* Prompt 1
Reproduce verbatim the passage of the forum thread on finding A, B, and C that opens with the words containing "1. The problem" and closes with "Can someone assist.".
* Prompt 2
Carry on the forum thread on finding A, B, and C from the point where it stops.

Top of Document extract

1. Oct 11, 2009

### zebra1707

1. The problem statement, all variables and given/known data

2x^2 + 7x - 5 = A(x-1)^2 + Bx + C

2. Relevant equations

N/a

3. The attempt at a solution

This is an interesting equation as regardless of the whether I substitute x = 0 or x = 1 i still encounter the problem of not be able to make the calculation any easier. I have not been able to find any examples for guidence. Can someone assist.

Cheers

Last edited: Oct 11, 2009
2. Oct 11, 2009

### Dick

That's just an equation. What's the actual problem? Are you supposed to find A, B, and C given the equation is true for all x? That's just a guess.

3. Oct 11, 2009

### zebra1707

yes, sorry - need to find A, B and C

Cheers

4. Oct 11, 2009

### Dick

Ok, then if ax^2+bx+c=0 for all x then a=0 and b=0 and c=0. Expand everything and move everything to one side. Set the coefficients of powers of x to zero and solve for A, B and C.

5. Oct 12, 2009

### HallsofIvy

Staff Emeritus
Or do exactly what you suggested in your original post.

Bottom of Document extract
Top of Raw data

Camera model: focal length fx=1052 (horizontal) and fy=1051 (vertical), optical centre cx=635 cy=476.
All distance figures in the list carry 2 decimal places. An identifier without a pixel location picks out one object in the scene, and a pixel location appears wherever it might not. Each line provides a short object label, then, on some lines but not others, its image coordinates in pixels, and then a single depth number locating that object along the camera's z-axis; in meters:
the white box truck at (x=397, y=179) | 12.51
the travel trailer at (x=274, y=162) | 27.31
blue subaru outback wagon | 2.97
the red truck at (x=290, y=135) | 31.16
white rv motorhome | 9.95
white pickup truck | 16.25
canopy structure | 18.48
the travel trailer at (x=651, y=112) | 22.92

Bottom of Raw data
Top of Raw data

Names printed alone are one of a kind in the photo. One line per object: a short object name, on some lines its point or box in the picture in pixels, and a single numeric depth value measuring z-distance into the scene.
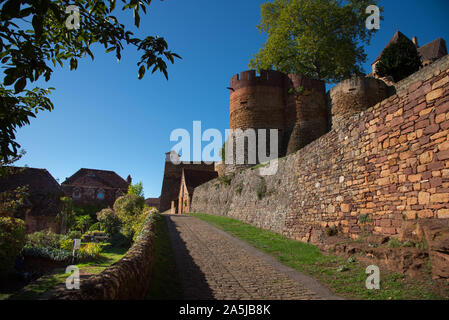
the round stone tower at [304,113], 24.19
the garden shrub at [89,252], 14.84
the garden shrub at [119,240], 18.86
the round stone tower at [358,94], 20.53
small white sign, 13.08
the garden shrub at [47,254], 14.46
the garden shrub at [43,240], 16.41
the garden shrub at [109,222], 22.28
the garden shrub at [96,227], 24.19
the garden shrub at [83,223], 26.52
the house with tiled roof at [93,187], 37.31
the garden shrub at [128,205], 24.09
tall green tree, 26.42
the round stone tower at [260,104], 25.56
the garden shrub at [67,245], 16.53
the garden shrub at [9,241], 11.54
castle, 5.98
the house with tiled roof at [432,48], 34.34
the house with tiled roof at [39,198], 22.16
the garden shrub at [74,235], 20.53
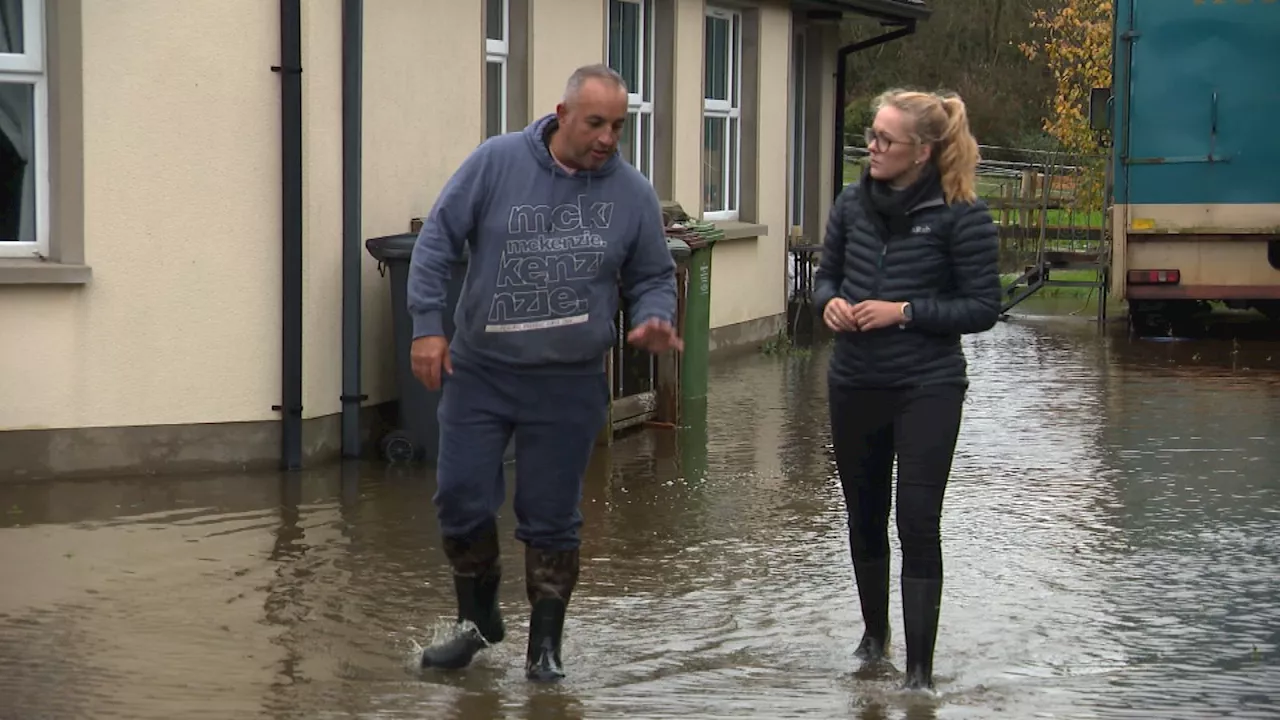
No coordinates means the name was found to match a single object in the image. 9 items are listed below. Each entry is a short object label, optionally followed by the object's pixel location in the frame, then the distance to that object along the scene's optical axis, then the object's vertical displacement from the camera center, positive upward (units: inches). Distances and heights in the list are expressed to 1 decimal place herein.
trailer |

Bottom of Raw data
Top of Raw data

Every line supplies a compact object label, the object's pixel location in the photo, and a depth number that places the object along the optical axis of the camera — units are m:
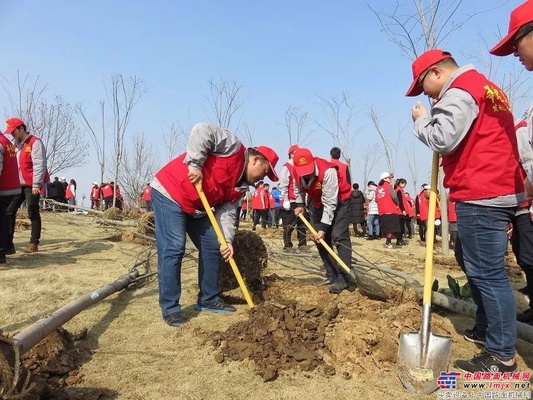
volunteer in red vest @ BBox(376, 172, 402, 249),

Bottom of Raw data

* Your response 1
1. The problem statement, all variables and given/known data

2x^2 + 7x - 5 = A(x-1)^2 + Bx + C

2. Relevant equations

N/a

3. The attempt at a solution

This is an interesting equation as regardless of the whether I substitute x = 0 or x = 1 i still encounter the problem of not be able to make the calculation any easier. I have not been able to find any examples for guidence. Can someone assist.

* Your response 2
If x= 0, this becomes -5= A+ C. If x= 1, this becomes 4= B+ C. Since there are three unknown numbers, you need a third equation: If x= -1, this becomes -10= 4A- B+ C. Three equations to solve for A, B, and C. From equation one, A= -5-C. From equation 2, B= 4- C. Replace A and B with those in the third equation and solve for C.

6. Oct 12, 2009

### zebra1707

I ended up with A=2, B=11 and C= -7

Substituting the figures in to the equation - it balances with the R.H.S.

I think that I have solved it - but happy for comment if I have it wrong.

Cheers

7. Oct 12, 2009

### Staff: Mentor

A(x-1)2 + Bx + C = Ax2 + (B-2A)x + A+C

So at least A=2 is obviously OK, then A+C=2+C=-5, so C=-7. B-2A=B-4=7, so B is OK too.

--
methods

8. Oct 12, 2009

### zebra1707

A BIG thanks to all that have contributed to my understanding of this.

Greatly appreciated.